___ Lesetext ___
Die Free Software Foundation Europe veröffentlicht heute ihre
Freien-Software-Wahlprüfsteine für die Wahl zum Landtag des Saarlandes
am 25. März. Die Parteien konnten Stellung nehmen zu Fragen über die
generelle Förderung von Freier Software, dem Problem der
Herstellerabhängigkeit bei unfreier Software, Offenen Standards, dem
Einsatz von Freier Software in der Bildung, Werbung für unfreie Software
auf Webseiten der öffentlichen Verwaltung sowie zu Softwarepatenten.

Verglichen mit den vielen positiven Antworten auf unsere Wahlprüfsteine
vor der letzten Landtagswahl in Berlin, sind die Positionen der meisten
Parteien im Saarland eine Enttäuschung. Sie reichen zumeist von seicht
bis unverbindlich. Geradezu schockierend wirkt jedoch die Position der
Saarländer Piratenpartei. In ihrer Antwort bezeichnet sie die Schaffung
von Abhängigkeiten und restriktiven Lizensierungen als "das gute Recht"
___
Aufgabe
Prüfe, ob die folgenden Aussagen zum Text über die Wahlprüfsteine im Saarland stimmen, und belege jedes Ja oder Nein mit den entscheidenden Worten des Textes als wörtliches Zitat. 1. Die Landtagswahl im Saarland ist am 25. März. 2. Die Antworten der meisten Parteien im Saarland fielen positiver aus als vor der letzten Landtagswahl in Berlin. 3. Die Parteien konnten auch zu Softwarepatenten Stellung nehmen.
___ Datenübersicht ___
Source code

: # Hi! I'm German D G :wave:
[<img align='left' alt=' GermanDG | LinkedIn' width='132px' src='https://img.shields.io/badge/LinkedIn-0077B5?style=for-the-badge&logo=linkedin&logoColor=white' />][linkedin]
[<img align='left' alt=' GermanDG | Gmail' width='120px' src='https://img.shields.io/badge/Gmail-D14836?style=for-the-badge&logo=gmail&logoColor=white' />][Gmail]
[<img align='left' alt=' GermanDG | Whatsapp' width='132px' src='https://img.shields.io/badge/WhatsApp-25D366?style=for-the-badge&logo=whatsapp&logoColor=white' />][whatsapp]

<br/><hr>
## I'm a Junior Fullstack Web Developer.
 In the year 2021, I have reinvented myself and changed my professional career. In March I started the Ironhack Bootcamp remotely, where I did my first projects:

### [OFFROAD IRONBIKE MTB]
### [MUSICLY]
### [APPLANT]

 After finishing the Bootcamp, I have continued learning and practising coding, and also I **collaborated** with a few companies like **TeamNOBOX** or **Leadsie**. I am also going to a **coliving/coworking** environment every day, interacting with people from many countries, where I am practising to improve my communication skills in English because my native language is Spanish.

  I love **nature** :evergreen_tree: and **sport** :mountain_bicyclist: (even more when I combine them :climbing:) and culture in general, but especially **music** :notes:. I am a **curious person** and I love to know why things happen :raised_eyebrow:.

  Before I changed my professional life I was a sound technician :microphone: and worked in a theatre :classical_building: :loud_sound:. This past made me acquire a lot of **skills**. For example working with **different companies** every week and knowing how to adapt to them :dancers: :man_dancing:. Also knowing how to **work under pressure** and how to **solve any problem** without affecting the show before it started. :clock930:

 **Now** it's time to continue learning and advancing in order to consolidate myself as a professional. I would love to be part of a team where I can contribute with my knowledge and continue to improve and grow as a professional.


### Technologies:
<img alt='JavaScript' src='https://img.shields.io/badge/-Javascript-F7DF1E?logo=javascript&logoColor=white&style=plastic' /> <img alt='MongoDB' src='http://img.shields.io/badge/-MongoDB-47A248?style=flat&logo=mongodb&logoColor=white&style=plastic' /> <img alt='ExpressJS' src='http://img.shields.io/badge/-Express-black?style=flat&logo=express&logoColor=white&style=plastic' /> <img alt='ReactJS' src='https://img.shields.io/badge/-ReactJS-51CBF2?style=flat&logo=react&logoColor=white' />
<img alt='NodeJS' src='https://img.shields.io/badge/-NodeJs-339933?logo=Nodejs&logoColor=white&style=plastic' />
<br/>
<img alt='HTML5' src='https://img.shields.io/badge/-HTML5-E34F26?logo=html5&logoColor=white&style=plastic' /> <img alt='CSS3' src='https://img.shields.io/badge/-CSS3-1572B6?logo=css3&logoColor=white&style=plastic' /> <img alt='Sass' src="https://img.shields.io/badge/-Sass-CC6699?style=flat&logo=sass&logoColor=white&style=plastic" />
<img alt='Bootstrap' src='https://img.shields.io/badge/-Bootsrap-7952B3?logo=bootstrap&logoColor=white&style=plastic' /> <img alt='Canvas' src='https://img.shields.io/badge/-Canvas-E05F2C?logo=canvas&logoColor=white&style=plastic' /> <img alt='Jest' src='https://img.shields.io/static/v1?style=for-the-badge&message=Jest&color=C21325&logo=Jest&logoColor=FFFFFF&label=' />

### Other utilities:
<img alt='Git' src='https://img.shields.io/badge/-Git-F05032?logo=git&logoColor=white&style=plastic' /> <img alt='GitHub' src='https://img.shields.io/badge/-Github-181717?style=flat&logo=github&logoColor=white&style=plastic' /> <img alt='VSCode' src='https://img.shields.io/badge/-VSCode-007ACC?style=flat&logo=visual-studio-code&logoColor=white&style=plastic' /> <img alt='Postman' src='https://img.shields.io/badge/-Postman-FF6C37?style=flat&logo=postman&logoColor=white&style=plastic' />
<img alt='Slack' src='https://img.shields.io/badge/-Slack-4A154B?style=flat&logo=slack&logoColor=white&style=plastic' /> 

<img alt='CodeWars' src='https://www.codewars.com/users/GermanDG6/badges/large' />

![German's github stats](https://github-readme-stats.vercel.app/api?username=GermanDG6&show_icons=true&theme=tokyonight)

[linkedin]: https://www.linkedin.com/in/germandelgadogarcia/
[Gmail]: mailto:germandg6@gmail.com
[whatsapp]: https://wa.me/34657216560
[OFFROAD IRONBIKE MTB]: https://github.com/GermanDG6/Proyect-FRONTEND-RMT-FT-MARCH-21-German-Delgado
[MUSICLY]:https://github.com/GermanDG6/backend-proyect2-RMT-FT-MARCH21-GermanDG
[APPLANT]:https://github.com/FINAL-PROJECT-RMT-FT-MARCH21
___
Lösung
1. Ja: „für die Wahl zum Landtag des Saarlandes am 25. März“
2. Nein: „sind die Positionen der meisten Parteien im Saarland eine Enttäuschung“
3. Ja: „sowie zu Softwarepatenten“